Saturday, August 14, 2010

Day One of Sell My Life










Art and I arrive at the warehouse and open up the garage door. We proceed to clean up and price the last few pieces of furniture for our experimental going out of business/estate sale across from the farmers market. I call it experimental because the farmers market is opposite our warehouse and there will be a captive audience outside our door every Saturday. We really have no idea how to have a garage sale or estate sale, and we are not looking to make any big dollars at this, we just want to recycle what we can. So here begins day one of trying to unload 130 years of family stuff...

I drag some stuff onto the loading dock and stage an attraction: an old trunk, an antique typewriter, old basket, Chinese rug draped over the edge and a cattle skull. Art drags out a stereo, also for sale, to get some tunes going. We are noticed for sure. People start walking in yet I feel a bit uncomfortable with this whole thing. Art talks to a few people but no sales with the first few browsers. Then the cattle skull does it job and draws in the first potential buyer. An Antique typewriter and a wagon wheel are sold.

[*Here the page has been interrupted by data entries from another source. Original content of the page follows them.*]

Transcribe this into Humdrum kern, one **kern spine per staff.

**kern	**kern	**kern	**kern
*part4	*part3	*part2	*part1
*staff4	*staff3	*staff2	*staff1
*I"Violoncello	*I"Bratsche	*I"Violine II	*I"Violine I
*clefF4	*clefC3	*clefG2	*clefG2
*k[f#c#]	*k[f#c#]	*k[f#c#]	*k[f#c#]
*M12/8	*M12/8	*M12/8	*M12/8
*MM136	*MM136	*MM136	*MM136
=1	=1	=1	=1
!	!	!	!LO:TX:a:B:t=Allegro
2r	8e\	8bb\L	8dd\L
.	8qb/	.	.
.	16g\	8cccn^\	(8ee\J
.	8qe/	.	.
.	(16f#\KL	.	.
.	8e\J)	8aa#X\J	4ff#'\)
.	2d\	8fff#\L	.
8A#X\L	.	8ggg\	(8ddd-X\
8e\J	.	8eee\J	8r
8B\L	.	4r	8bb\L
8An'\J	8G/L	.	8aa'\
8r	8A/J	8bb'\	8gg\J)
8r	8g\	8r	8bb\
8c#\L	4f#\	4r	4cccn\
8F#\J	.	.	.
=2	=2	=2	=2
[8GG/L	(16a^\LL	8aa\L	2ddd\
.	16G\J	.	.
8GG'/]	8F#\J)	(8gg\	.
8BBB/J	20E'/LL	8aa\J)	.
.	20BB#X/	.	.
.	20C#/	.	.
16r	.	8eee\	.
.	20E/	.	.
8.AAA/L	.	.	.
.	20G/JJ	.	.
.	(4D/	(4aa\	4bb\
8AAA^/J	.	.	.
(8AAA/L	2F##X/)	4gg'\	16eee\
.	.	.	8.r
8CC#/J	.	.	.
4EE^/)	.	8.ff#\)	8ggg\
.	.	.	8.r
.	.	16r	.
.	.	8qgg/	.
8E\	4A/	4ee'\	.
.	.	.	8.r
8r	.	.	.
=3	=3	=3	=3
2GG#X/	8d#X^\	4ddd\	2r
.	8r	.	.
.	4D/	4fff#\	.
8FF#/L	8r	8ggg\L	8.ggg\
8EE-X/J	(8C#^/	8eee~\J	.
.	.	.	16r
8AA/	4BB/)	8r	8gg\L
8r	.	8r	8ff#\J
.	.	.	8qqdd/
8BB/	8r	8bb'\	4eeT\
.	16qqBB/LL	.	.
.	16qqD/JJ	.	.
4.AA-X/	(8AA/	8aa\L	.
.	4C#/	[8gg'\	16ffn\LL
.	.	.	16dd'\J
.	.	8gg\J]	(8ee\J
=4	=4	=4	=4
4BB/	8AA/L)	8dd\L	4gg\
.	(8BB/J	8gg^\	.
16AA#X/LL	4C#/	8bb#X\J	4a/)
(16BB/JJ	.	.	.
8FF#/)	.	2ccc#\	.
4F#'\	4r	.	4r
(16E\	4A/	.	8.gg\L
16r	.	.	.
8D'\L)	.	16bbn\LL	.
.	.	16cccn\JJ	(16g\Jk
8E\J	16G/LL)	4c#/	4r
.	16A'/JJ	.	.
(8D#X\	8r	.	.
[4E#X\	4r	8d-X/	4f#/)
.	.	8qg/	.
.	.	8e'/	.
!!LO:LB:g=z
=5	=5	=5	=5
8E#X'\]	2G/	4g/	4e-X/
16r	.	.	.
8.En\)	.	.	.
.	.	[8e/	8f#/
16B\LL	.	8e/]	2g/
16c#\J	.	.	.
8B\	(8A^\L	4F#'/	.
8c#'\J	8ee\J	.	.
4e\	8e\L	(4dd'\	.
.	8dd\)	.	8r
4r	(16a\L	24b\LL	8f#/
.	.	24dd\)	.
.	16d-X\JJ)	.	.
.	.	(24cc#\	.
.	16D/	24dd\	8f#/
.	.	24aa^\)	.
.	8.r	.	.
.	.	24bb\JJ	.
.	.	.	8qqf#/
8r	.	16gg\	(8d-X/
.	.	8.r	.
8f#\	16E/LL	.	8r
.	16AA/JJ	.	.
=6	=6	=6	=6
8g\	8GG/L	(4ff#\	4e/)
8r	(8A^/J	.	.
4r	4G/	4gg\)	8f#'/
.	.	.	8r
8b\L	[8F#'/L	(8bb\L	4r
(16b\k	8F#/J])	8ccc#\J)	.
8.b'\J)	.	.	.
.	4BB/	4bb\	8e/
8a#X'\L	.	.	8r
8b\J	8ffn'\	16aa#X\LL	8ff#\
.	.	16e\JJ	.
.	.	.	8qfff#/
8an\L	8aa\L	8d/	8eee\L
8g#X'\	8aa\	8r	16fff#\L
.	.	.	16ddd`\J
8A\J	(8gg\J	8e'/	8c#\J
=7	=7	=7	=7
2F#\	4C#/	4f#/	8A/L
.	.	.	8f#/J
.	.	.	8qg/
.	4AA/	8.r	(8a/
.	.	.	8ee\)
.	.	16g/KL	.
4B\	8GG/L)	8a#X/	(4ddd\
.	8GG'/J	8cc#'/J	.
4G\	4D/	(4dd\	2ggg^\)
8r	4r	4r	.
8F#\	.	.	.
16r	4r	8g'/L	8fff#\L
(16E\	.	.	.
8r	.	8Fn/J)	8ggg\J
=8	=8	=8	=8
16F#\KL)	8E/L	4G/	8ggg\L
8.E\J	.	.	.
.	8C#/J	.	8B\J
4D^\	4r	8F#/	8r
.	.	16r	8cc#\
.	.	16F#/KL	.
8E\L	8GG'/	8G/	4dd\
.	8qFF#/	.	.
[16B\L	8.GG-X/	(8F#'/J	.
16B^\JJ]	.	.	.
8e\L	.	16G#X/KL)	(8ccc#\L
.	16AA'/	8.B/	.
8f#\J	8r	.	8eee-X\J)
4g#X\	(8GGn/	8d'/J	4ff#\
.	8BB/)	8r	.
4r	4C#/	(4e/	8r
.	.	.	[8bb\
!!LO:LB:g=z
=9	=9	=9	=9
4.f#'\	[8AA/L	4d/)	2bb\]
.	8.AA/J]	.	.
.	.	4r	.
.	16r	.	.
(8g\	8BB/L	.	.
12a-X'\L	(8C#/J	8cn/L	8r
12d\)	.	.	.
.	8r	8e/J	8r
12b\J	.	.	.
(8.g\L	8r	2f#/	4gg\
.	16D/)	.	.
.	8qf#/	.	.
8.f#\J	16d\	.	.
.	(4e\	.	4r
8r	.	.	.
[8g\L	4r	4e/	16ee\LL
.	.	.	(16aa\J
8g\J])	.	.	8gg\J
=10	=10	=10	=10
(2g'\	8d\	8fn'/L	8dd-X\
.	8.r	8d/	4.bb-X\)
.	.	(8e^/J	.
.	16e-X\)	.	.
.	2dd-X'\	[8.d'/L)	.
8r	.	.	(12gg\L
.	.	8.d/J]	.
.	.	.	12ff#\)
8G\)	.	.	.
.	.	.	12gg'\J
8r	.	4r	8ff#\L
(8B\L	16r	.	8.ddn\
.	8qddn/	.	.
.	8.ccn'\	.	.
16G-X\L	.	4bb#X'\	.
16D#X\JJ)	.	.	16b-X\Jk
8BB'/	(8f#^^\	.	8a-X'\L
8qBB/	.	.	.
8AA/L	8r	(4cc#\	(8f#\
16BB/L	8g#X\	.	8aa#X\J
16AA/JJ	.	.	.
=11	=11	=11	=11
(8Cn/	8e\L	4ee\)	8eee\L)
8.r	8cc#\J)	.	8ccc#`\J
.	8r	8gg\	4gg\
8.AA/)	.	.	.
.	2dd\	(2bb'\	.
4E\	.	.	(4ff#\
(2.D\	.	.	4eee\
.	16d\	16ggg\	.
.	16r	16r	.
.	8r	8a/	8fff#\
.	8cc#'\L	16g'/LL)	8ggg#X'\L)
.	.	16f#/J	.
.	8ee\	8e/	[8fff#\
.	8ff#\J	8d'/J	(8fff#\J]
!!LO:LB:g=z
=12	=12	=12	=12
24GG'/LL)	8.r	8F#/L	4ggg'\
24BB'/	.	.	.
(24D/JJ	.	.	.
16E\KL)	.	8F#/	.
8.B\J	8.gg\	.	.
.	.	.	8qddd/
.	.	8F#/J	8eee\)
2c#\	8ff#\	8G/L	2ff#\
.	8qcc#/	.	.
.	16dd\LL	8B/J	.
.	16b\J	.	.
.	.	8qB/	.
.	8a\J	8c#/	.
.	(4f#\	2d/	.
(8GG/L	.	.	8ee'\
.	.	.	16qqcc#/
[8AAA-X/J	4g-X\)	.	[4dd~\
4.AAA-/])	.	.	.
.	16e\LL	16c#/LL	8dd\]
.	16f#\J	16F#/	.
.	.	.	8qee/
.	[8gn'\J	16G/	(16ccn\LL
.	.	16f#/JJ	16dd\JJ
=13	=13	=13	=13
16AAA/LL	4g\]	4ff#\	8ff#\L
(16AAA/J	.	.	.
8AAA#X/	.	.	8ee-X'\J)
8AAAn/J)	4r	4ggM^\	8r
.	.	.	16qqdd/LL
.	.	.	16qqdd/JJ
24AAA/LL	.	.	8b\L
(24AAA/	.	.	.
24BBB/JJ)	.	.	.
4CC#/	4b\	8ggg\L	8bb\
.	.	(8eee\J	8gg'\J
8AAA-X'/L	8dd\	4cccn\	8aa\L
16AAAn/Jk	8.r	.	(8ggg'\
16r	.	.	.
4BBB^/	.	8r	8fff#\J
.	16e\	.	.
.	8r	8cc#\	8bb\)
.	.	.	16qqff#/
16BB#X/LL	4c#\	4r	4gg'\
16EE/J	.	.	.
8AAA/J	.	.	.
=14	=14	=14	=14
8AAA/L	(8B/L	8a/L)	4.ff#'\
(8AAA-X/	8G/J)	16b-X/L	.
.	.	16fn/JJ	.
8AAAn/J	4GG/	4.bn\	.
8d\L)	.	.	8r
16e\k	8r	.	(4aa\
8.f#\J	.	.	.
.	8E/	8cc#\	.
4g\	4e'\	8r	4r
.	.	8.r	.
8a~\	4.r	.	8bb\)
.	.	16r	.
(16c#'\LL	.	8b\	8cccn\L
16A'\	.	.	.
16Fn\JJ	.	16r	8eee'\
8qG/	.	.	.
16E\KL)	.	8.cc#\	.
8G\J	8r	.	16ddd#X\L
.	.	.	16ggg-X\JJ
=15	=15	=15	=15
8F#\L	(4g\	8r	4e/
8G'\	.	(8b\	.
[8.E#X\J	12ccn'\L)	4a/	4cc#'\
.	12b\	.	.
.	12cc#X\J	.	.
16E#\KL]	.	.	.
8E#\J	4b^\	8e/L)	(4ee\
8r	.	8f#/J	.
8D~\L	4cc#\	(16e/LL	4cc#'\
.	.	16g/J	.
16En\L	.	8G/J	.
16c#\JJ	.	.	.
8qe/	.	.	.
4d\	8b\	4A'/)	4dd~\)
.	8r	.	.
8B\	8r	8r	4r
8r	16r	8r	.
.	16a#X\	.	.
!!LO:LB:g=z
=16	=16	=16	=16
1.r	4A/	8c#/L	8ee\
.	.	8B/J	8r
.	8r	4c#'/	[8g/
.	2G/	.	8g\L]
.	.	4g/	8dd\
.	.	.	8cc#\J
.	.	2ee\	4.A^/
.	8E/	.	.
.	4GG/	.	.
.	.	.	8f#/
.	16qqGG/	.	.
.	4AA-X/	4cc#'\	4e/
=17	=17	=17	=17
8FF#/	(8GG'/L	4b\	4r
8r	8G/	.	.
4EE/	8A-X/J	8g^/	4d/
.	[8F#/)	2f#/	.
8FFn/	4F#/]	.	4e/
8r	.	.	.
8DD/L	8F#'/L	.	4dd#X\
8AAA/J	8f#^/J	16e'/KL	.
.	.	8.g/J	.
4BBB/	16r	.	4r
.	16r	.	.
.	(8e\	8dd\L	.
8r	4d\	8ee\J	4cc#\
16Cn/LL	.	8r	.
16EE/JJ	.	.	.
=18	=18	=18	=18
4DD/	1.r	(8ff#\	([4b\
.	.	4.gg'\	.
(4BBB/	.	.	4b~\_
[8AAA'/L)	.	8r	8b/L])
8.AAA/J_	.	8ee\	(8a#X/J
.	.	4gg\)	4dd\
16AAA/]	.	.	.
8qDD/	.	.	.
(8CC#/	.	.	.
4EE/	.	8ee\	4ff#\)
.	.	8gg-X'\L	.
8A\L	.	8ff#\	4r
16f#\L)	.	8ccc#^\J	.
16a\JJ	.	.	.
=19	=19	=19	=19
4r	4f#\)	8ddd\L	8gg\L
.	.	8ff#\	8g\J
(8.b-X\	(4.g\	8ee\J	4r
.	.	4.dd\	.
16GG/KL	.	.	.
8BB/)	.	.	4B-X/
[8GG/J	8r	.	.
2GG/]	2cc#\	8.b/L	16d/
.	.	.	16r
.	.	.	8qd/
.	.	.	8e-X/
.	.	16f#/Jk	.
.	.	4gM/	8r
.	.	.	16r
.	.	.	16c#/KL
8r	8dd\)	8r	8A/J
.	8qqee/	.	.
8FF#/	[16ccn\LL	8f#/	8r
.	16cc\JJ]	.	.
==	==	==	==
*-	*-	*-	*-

While Art is busy setting up a windsurfing sail for additional affect, I start filling in the history behind pieces to potential buyers. I tell them I am closing my family business dating back 130 years, selling a family estate and I realized I was selling a life-time of family stuff and all the memories that came with them as well. Every piece had a story, some accurate and some that may have been a tad fantasy enhanced dating back to my childhood. As soon as I told people where stuff came from, and the history behind it, they started buying stuff.

The skull sold too fast and I had to pull a broken stuffed fish out of the garbage can to replace the hook. Even the broken fish had a story: Citation king fish caught in the Florida Keys by my little brother in the 60’s on a family fishing excursion.

In a few hours, we recycled some stuff, made a few dollars and a lifetime of stories spilled out of my head. Day one as I sell my life was a good one. A lot of stuff still left to recycle, so I may do this again.

2 comments:

John Mellor said...

Post up again if you decide to sell/recycle more stuff- I loved the typewriters.

In other news...

I would like to invite you to the 1st Bottle Ride- I would be honored to have such a well regarded honchette at my event.

more details here:
thebottleride.blogspot.com

For your consideration.

pixy - mountain bike racer said...

Thanks John for the invite. I am honored, and will consider it. The typewriter pictured has sold, but I have more. If there is something you are looking for, let me know.